Brief A: Output the lines of the records starting at the line that contains "pose: elev=55.1 azim=277.0" and ending at the end of the records, without the pictures.

Reading text:
Kirill Petkov and Asen Vaskov, leaders of the political party
We Continue the Change

Nevertheless, the victory of pro-European parties is a breakthrough and is paying off. By now, recent political changes in Bulgaria had a positive effect on aiding Ukraine. In fact, Sofia’s recent decision to send arms directly to Ukraine is the first official case of arms export since 2022. Therefore, the prospects of new government decisions are promising for Kyiv.

To sum up, the newly found modus vivendi decreases the impact of pro-Russian parties in the government, though it does not mean its leveling.

Türkiye’s Delicate Balancing Act: A Mediation Game for the Sake of National Interests

The position of Türkiye on the Russo-Ukrainian war remains twofold: while continuing unrestricted trade with Russia, Türkiye provides Ukraine with important arms. Since the beginning of the invasion, President Erdoğan has stated multiple times about a positive relationship between Türkiye and Russia and that he does not intend to take sides in this conflict. The declared attitude of “satisfying the needs of all parties involved” is caused by the peculiarities of the country’s domestic and foreign policy.

The war in Ukraine coincided with the prolonged economic crisis in Türkiye. Against the background of the economic crisis, the Turkish authorities try to find the most beneficial way to maintain the level of support among the people. According to a survey conducted on the eve of the presidential elections, Turkish people are more concerned over economic turmoil than war in Ukraine. Therefore, the leaders of Türkiye deem it desirable to prioritize economic stability and growth. Apparently, cutting off economic ties with Russia (the biggest importer for Ankara) while being dependent on imported Russian oil and gas is not the way to improve the domestic situation. Besides, Türkiye fully understands its unique position between NATO and Asia, its distance from the Arab world, and the value of controlling the main straits of the Black Sea, as it provides the possibility for Ankara to follow its own path in-between. Undoubtedly, such an approach toward foreign policy influences public opinion in Türkiye. Erdoğan’s previous hostile rhetoric towards the West led to the increase of sentiments towards Russia among common people. In a 2023 poll concerning the attitude towards Russia, 14% said that Russia is ally while the biggest share of Turkish people (55%) viewed Moscow as a necessary partner. On top of that, although the perception of the United States as a threat was gradually decreasing (42% in 2022 compared to 64% in 2019), more people were hostile to the US than to Russia in 2022 (42% against 30,5%).

Having fewer disputes with Moscow and occasionally dissenting with the West, Ankara seems to be a perfect match to fulfill the role of broker in what Russia calls “West-Russia confrontation”. However, to safeguard its balancing position, Türkiye should prove its appropriateness to perform awaited tasks. Such an approach to foreign policy requires tangible results of mediation efforts. Hence, Turkiye’s notable achievements in mediation, exemplified by the successful organization of the Grain Deal Initiative and a fruitful exchange of prisoners of war, stand as vital pillars of its foreign policy strategy. Erdoğan’s “special relationship” with Putin is another essential aspect of the strategy, as it enables the use of geopolitical advantages for Türkiye. Thus, Erdoğan’s “special relationship” with Putin is essential for the state’s foreign policy, enabling the use of its geopolitical advantages. That’s why when Russia declared its exit from the Grain Deal, it dealt the blow to Ankara.

Brief B: Rewrite the article on Bulgaria and Türkiye starting at "Nevertheless, the victory" and ending at "mean its leveling.", putting "encouraging" in place of "promising".

Material to process:

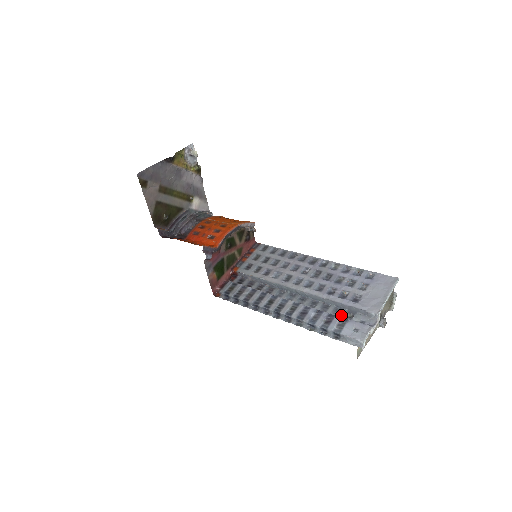
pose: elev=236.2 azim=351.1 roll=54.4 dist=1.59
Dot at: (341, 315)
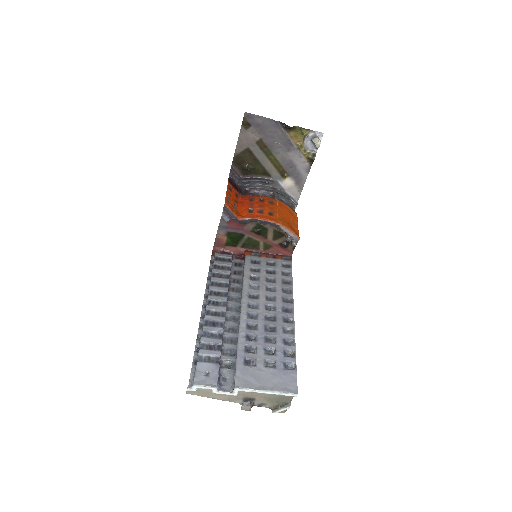
Dot at: (226, 357)
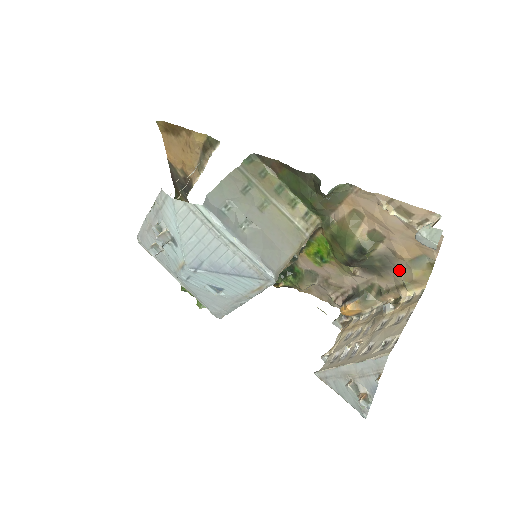
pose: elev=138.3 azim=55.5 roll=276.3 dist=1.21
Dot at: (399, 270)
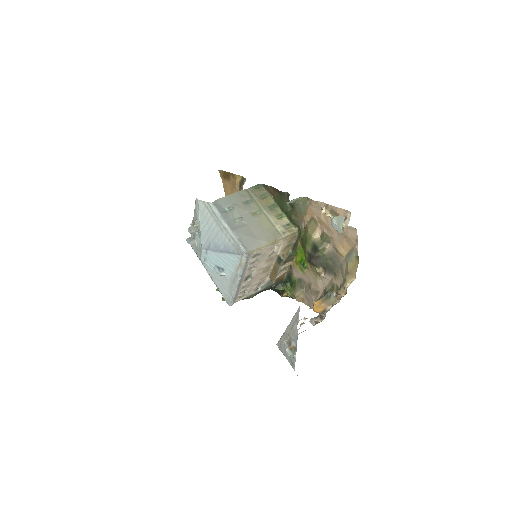
Dot at: (343, 266)
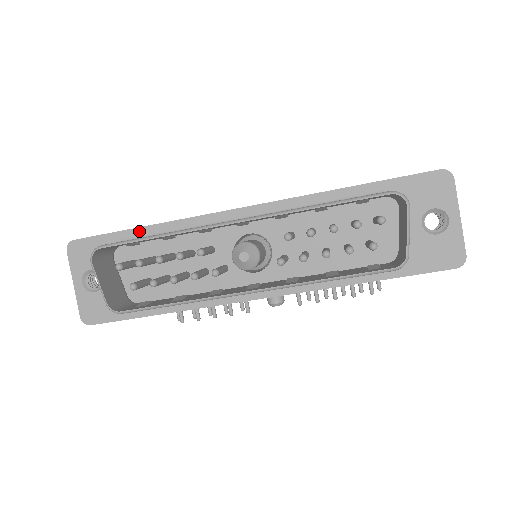
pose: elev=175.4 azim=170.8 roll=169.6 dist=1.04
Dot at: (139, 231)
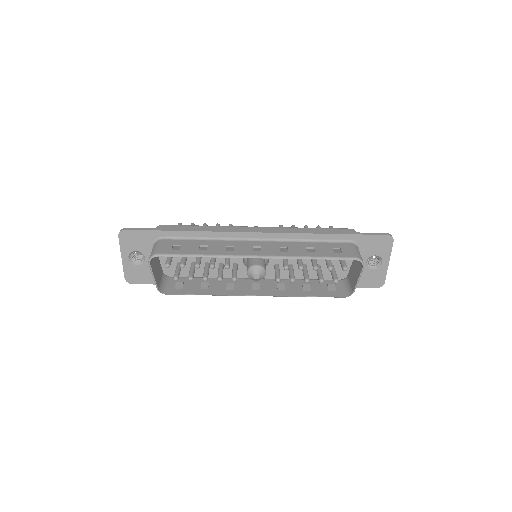
Dot at: (178, 233)
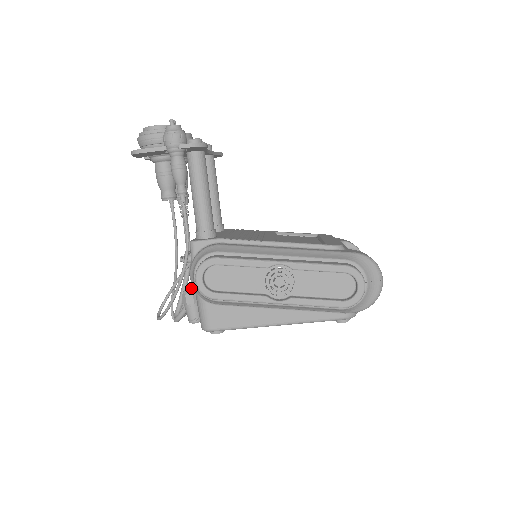
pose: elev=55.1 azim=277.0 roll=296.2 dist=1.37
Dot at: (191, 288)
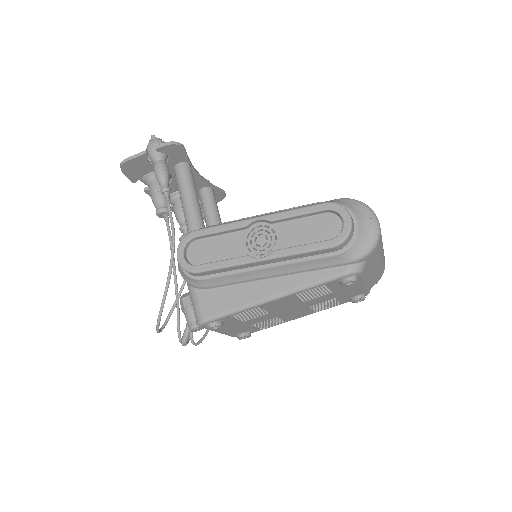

Expected output A:
pose: elev=55.1 azim=277.0 roll=296.2 dist=1.37
Dot at: (191, 288)

Expected output B:
Nevertheless, the victory of pro-European parties is a breakthrough and is paying off. By now, recent political changes in Bulgaria had a positive effect on aiding Ukraine. In fact, Sofia’s recent decision to send arms directly to Ukraine is the first official case of arms export since 2022. Therefore, the prospects of new government decisions are encouraging for Kyiv.

To sum up, the newly found modus vivendi decreases the impact of pro-Russian parties in the government, though it does not mean its leveling.